U.S. Has End in Sight on Iraq Rebuilding
he Bush administration does not intend to seek any new funds for Iraq reconstruction in the budget request going before Congress in February, officials say. The decision signals the winding down of an $18.4 billion U.S. rebuilding effort in which roughly half of the money was eaten away by the insurgency, a buildup of Iraq’s criminal justice system and the investigation and trial of Saddam Hussein. Just under 20 percent of the reconstruction package remains unallocated. When the last of the $18.4 billion is spent, U.S. officials in Baghdad have made clear, other foreign donors and the fledgling Iraqi government will have to take up what authorities say is tens of billions of dollars of work yet to be done merely to bring reliable electricity, water and other services to Iraq’s 26 million people.
“The U.S. never intended to completely rebuild Iraq,” Brig. Gen. William McCoy, the Army Corps of Engineers commander overseeing the work, told reporters at a recent news conference. In an interview this past week, McCoy said: “This was just supposed to be a jump-start.”
Since the reconstruction effort began in 2003, midcourse changes by U.S. officials have shifted at least $2.5 billion from the rebuilding of Iraq’s decrepit electrical, education, water, sewage, sanitation and oil networks to build new security forces for Iraq and to construct a nationwide system of medium- and maximum-security prisons and detention centers that meet international standards, according to reconstruction officials and documents. Many of the changes were forced by an insurgency more fierce than the United States had expected when its troops entered Iraq.
In addition, from 14 percent to 22 percent of the cost of every nonmilitary reconstruction project goes toward security against insurgent attacks, according to reconstruction officials in Baghdad. In Washington, the office of the Special Inspector General for Iraq Reconstruction puts the security costs of each project at 25 percent.

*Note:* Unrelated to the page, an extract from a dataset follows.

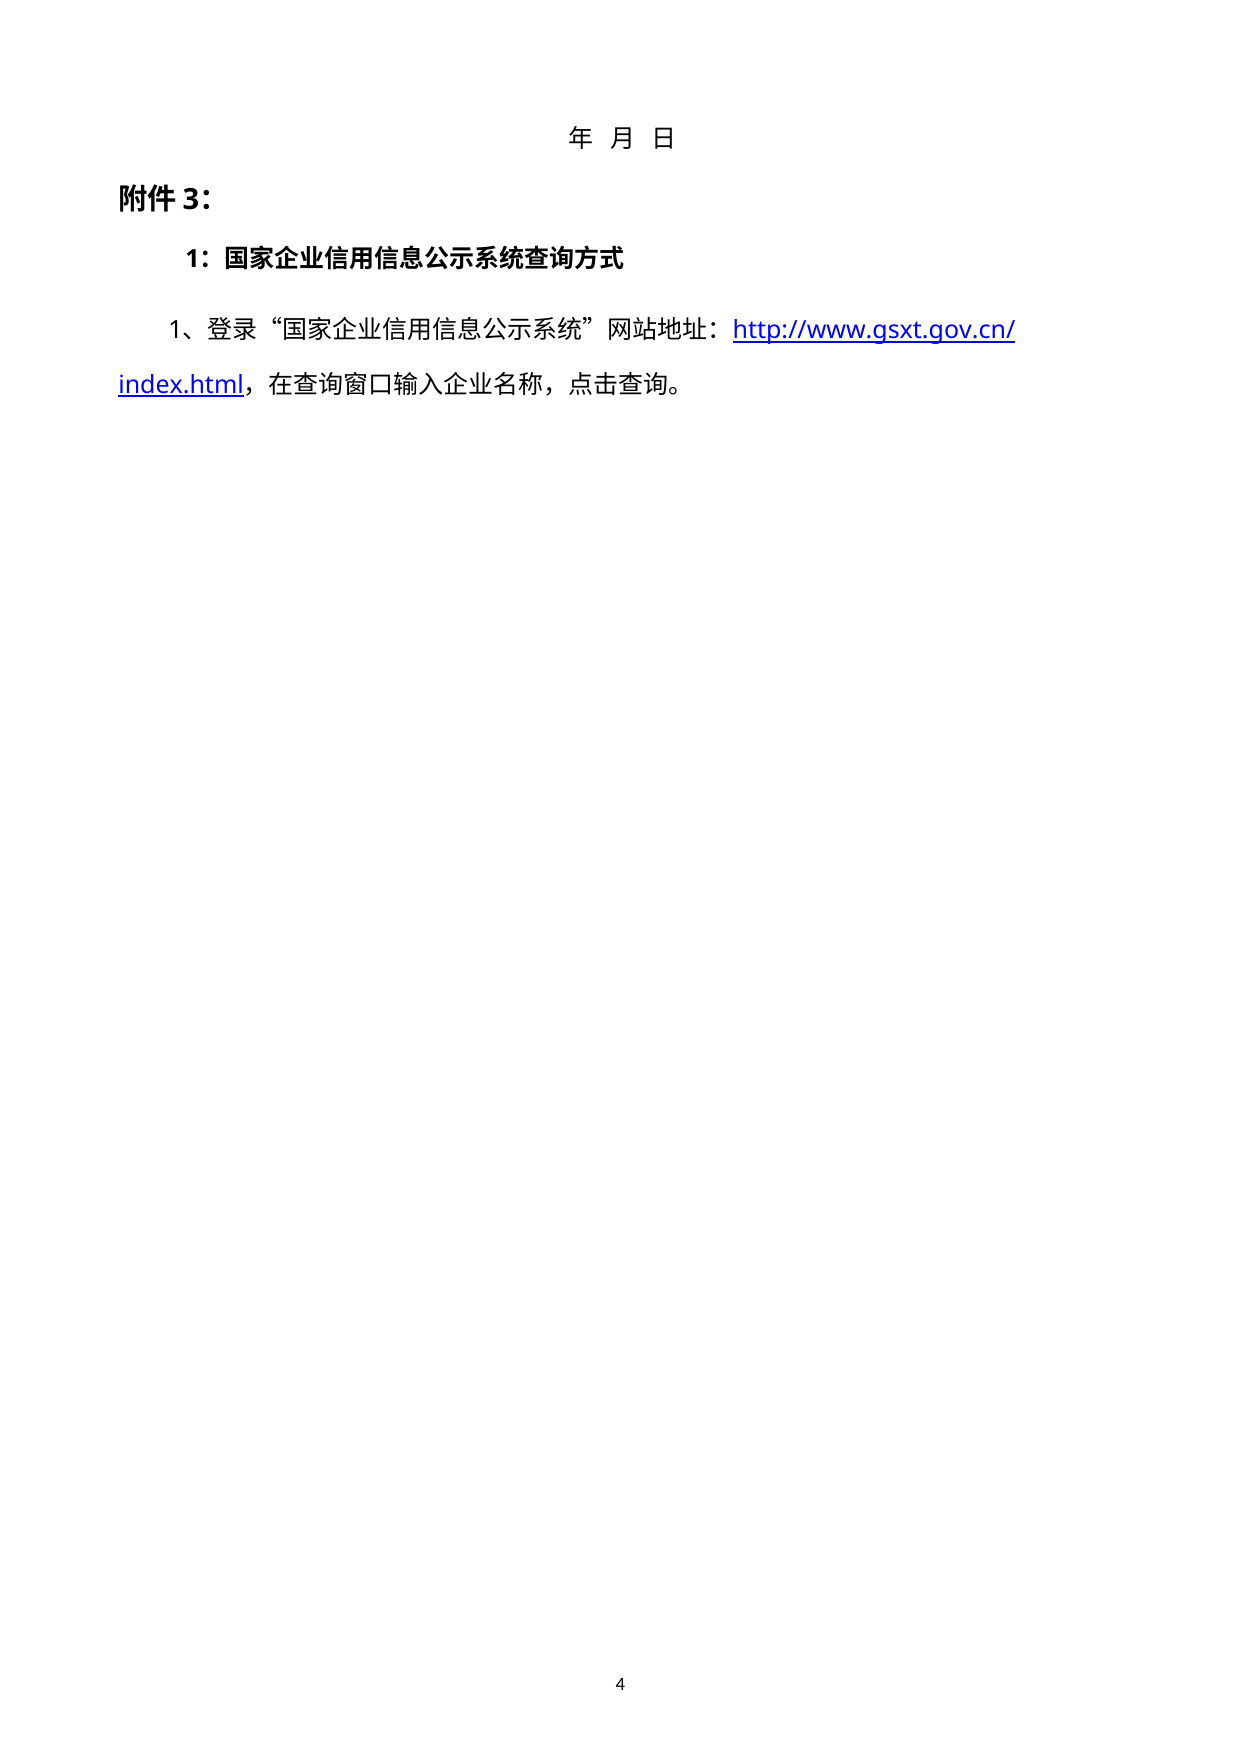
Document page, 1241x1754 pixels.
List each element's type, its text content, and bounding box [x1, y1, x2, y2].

U.S. officials more than doubled the size of the Iraqi army, which they initially planned to build to only 40,000 troops. An item-by-item inspection of reallocated funds reveals how priorities were shifted rapidly to fund initiatives addressing the needs of a new Iraq: a 300-man Iraqi hostage-rescue force that authorities say stages operations almost every night in Baghdad; more than 600 Iraqis trained to dispose of bombs and protect against suicide bombs; four battalions of Iraqi special forces to protect the oil and electric networks; safe houses and armored cars for judges; $7.8 million worth of bulletproof vests for firefighters; and a center in the city of Kirkuk for treating victims of torture.
At the same time, the hundreds of Americans and Iraqis who have devoted themselves to the reconstruction effort point to 3,600 projects that the United States has completed or intends to finish before the $18.4 billion runs out around the end of 2006. These include work on 900 schools, construction of hospitals and nearly 160 health care centers and clinics, and repairs on or construction of nearly 800 miles of highways, city streets and village roads.
While progress in both Afghanistan and Iraq are impressive given the starting points and the presence of large guerilla sabotage campaigns, much more is needed. As Juan Cole notes,
The US gives $2 billion a year to Egypt and $3 billion a year (actually much more) to Israel. The US budget is something like $2 trillion. Isn’t rebuilding Afghanistan to the point where it doesn’t fall into chaos again and threaten the world as a result worth as much as helping Egypt and Israel remain at peace? Half of Afghanistan’s gross domestic product now comes from poppy sales. Europe is being flooded with its heroin, and the danger of narco-terrorism on a Colombian scale is ever present.
Even if it makes tactical sense for there to be a non-U.S. face on these efforts, it is certainly within our budget and our interests to shell out a couple billion a year targeted rebuilding efforts in these societies.